Transcribed page contents
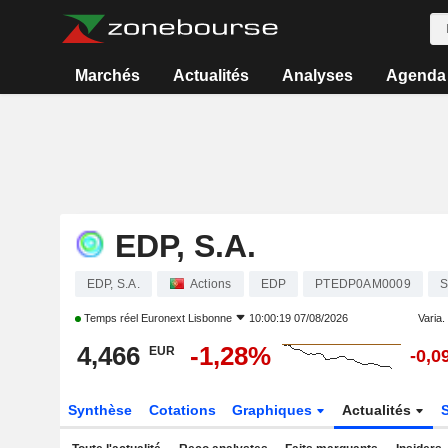
Marchés
Actualités
Analyses
Agenda
EDP, S.A.
EDP, S.A.
Actions
EDP
PTEDP0AM0009
S
Temps réel
Euronext Lisbonne
10:00:19 07/08/2026
Varia. 
4,466
-1,28%
EUR
-0,0
Synthèse
Cotations
Graphiques
Actualités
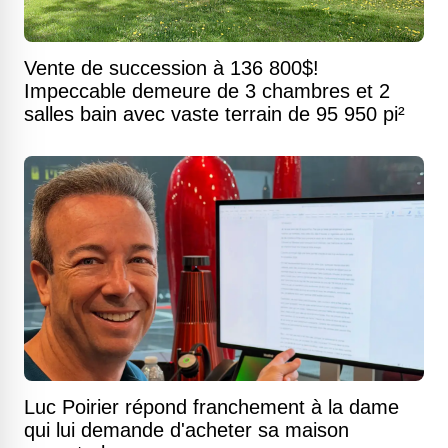
Vente de succession à 136 800$!
Impeccable demeure de 3 chambres et 2
salles bain avec vaste terrain de 95 950 pi²
Luc Poirier répond franchement à la dame
qui lui demande d'acheter sa maison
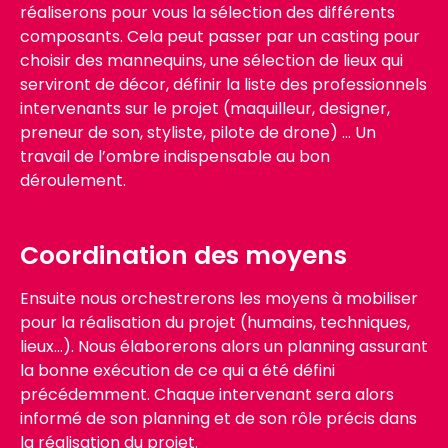
réaliserons pour vous la sélection des différents
composants. Cela peut passer par un casting pour
choisir des mannequins, une sélection de lieux qui
serviront de décor, définir la liste des professionnels
intervenants sur le projet (maquilleur, designer,
preneur de son, styliste, pilote de drone) … Un
travail de l’ombre indispensable au bon
déroulement.
Coordination des moyens
Ensuite nous orchestrerons les moyens à mobiliser
pour la réalisation du projet (humains, techniques,
lieux…). Nous élaborerons alors un planning assurant
la bonne exécution de ce qui a été défini
précédemment. Chaque intervenant sera alors
informé de son planning et de son rôle précis dans
la réalisation du projet.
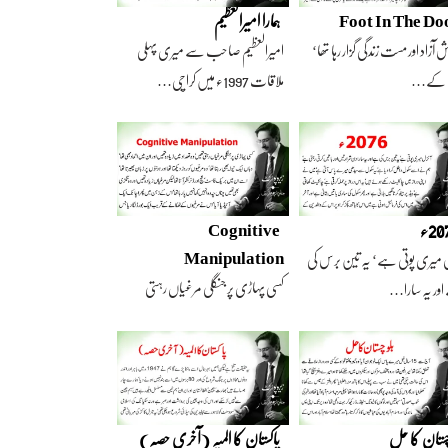
Foot In The Do
ہمارا امیرالعظیم
 آزاد اور مست زندگی گزار رہا تھا‘
امیرالعظیم صاحب سے میری پہلی
 کے…
ملاقات 1997ء میں کراچی…
2ء
Cognitive
Manipulation
 میری پوتی ہے‘ یہ تین برس کی
کسی پہاڑی پر جنگلی مرغیاں رہتی
ور یہ سارا…
تھیں‘ وہ تعداد…
چستان کا حل
پاکستان کا المیہ (آخری حصہ)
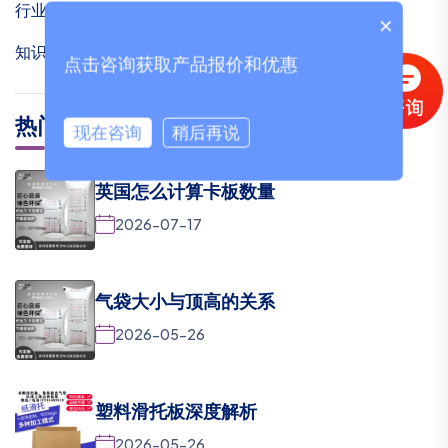
行业资讯
×
知识问答
点击咨询获取产品报价和优惠
热门文章
现在咨询
稍后再说
英国怎么计算卡板数量
2026-07-17
气袋大小与顶高的关系
2026-05-26
塑料滑托板深度解析
2026-05-26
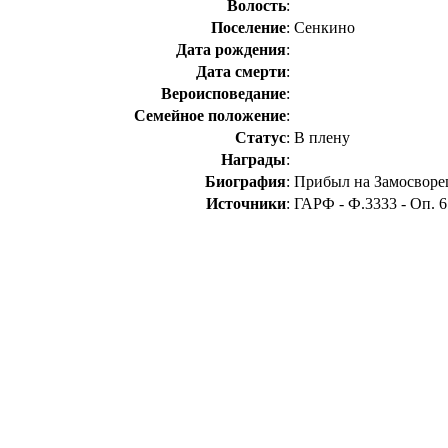
Волость
:
Поселение
:
Сенкино
Дата рождения
:
Дата смерти
:
Вероисповедание
:
Семейное положение
:
Статус
:
В плену
Награды
:
Биография
:
Прибыл на Замосворец
Источники
:
ГАРФ - Ф.3333 - Оп. 6 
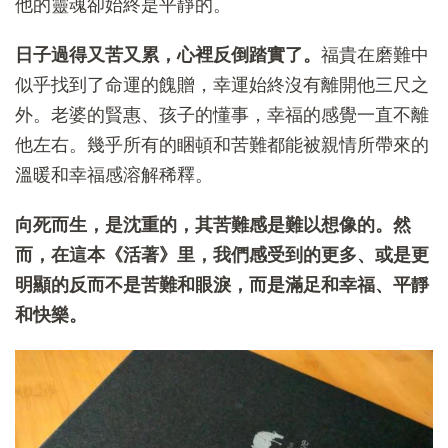
他的靈魂卻始終是平靜的。
日子過得又苦又累，心裡反倒踏實了。
福貴在磨難中
似乎找到了命運的餽贈，幸運始終沒有離開他三尺之
外。老婆的賢惠、孩子的懂事，幸福的感覺一直不離
他左右。幾乎所有的睏頓和苦難都能被親情所帶來的
溫暖和幸福感溶解稀釋。
向死而生，是沈重的，其苦難感是難以想像的。然
而，在這本《活著》里，我們感受到的更多、或是更
明顯的反而不是苦難和眼淚，而是滿足和幸福、平靜
和快樂。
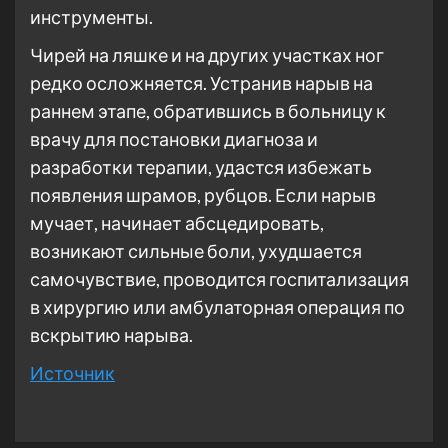
инструменты.
Чирей на ляшке и на других участках ног
редко осложняется. Устранив нарыв на
раннем этапе, обратившись в больницу к
врачу для постановки диагноза и
разработки терапии, удастся избежать
появления шрамов, рубцов. Если нарыв
мучает, начинает абсцедировать,
возникают сильные боли, ухудшается
самочувствие, проводится госпитализация
в хирургию или амбулаторная операция по
вскрытию нарыва.
Источник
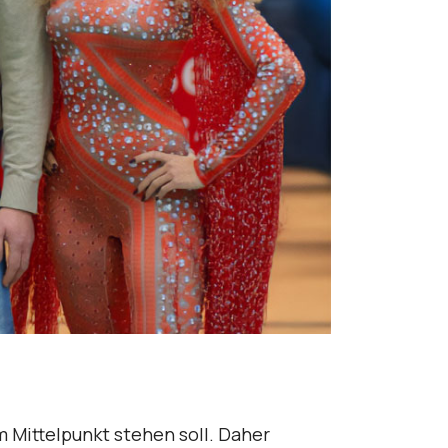
m Mittelpunkt stehen soll. Daher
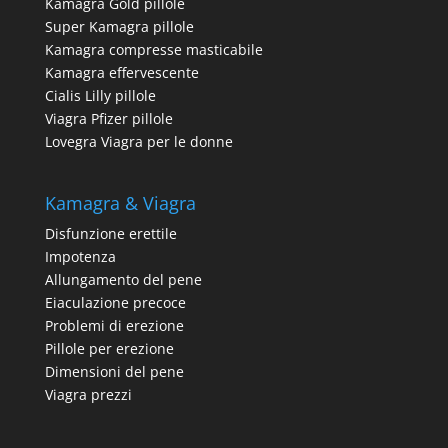
Kamagra Gold pillole
Super Kamagra pillole
Kamagra compresse masticabile
Kamagra effervescente
Cialis Lilly pillole
Viagra Pfizer pillole
Lovegra Viagra per le donne
Kamagra & Viagra
Disfunzione erettile
Impotenza
Allungamento del pene
Eiaculazione precoce
Problemi di erezione
Pillole per erezione
Dimensioni del pene
Viagra prezzi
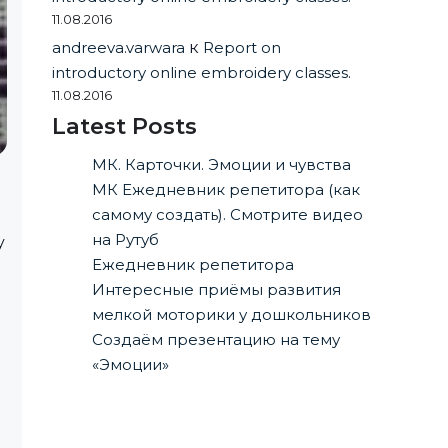
11.08.2016
andreeva.varwara
к
Report on
introductory online embroidery classes.
11.08.2016
Latest Posts
МК. Карточки. Эмоции и чувства
МК Ежедневник репетитора (как
самому создать). Смотрите видео
на Рутуб
y
Ежедневник репетитора
Интересные приёмы развития
мелкой моторики у дошкольников
Создаём презентацию на тему
«Эмоции»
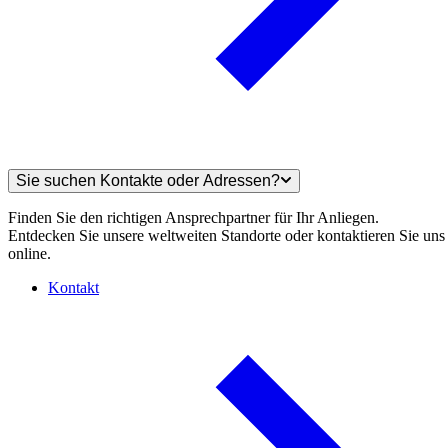
Sie suchen Kontakte oder Adressen?
Finden Sie den richtigen Ansprechpartner für Ihr Anliegen.
Entdecken Sie unsere weltweiten Standorte oder kontaktieren Sie uns
online.
Kontakt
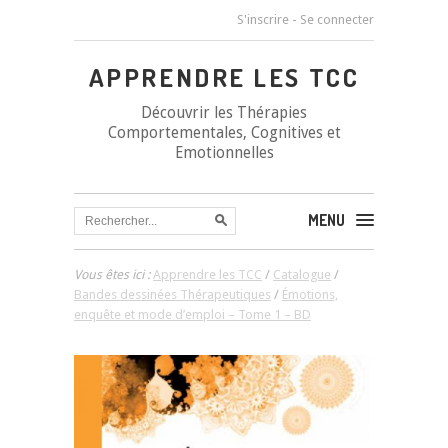
S'inscrire
-
Se connecter
APPRENDRE LES TCC
Découvrir les Thérapies
Comportementales, Cognitives et
Emotionnelles
MENU
Vous êtes ici :
Apprendre les TCC
/
Catalogue
/
Bandes dessinées Thérapeutiques
/
Émotions,
enquête et mode d’emploi – Tome 1 – BD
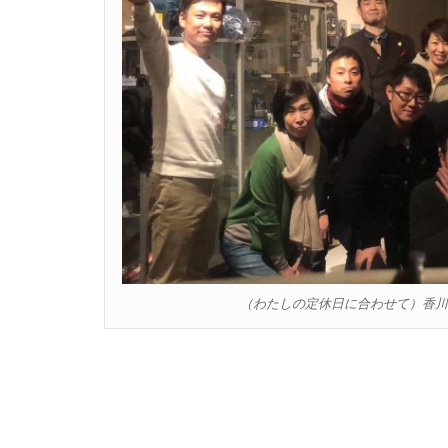
（わたしの定休日に合わせて）香川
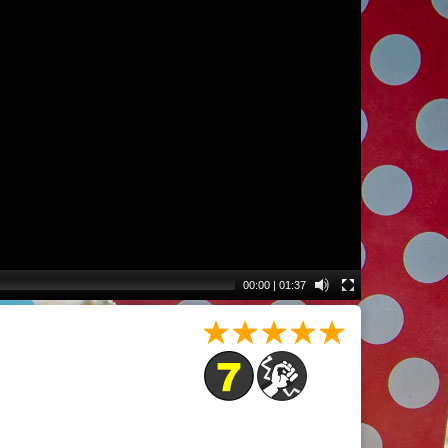
00:00
|
01:37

Task requirements
Repeat only the lines between the top of the entries above and the line containing "informé de son", both ends included, without the pictures.

Reply
Marchés
Actualités
Analyses
Agenda
EDP, S.A.
EDP, S.A.
Actions
EDP
PTEDP0AM0009
S
Temps réel
Euronext Lisbonne
10:00:19 07/08/2026
Varia. 
4,466
-1,28%
EUR
-0,0
Synthèse
Cotations
Graphiques
Actualités
Vente de succession à 136 800$!
Impeccable demeure de 3 chambres et 2
salles bain avec vaste terrain de 95 950 pi²
Luc Poirier répond franchement à la dame
qui lui demande d'acheter sa maison
réaliserons pour vous la sélection des différents
composants. Cela peut passer par un casting pour
choisir des mannequins, une sélection de lieux qui
serviront de décor, définir la liste des professionnels
intervenants sur le projet (maquilleur, designer,
preneur de son, styliste, pilote de drone) … Un
travail de l’ombre indispensable au bon
déroulement.
Coordination des moyens
Ensuite nous orchestrerons les moyens à mobiliser
pour la réalisation du projet (humains, techniques,
lieux…). Nous élaborerons alors un planning assurant
la bonne exécution de ce qui a été défini
précédemment. Chaque intervenant sera alors
informé de son planning et de son rôle précis dans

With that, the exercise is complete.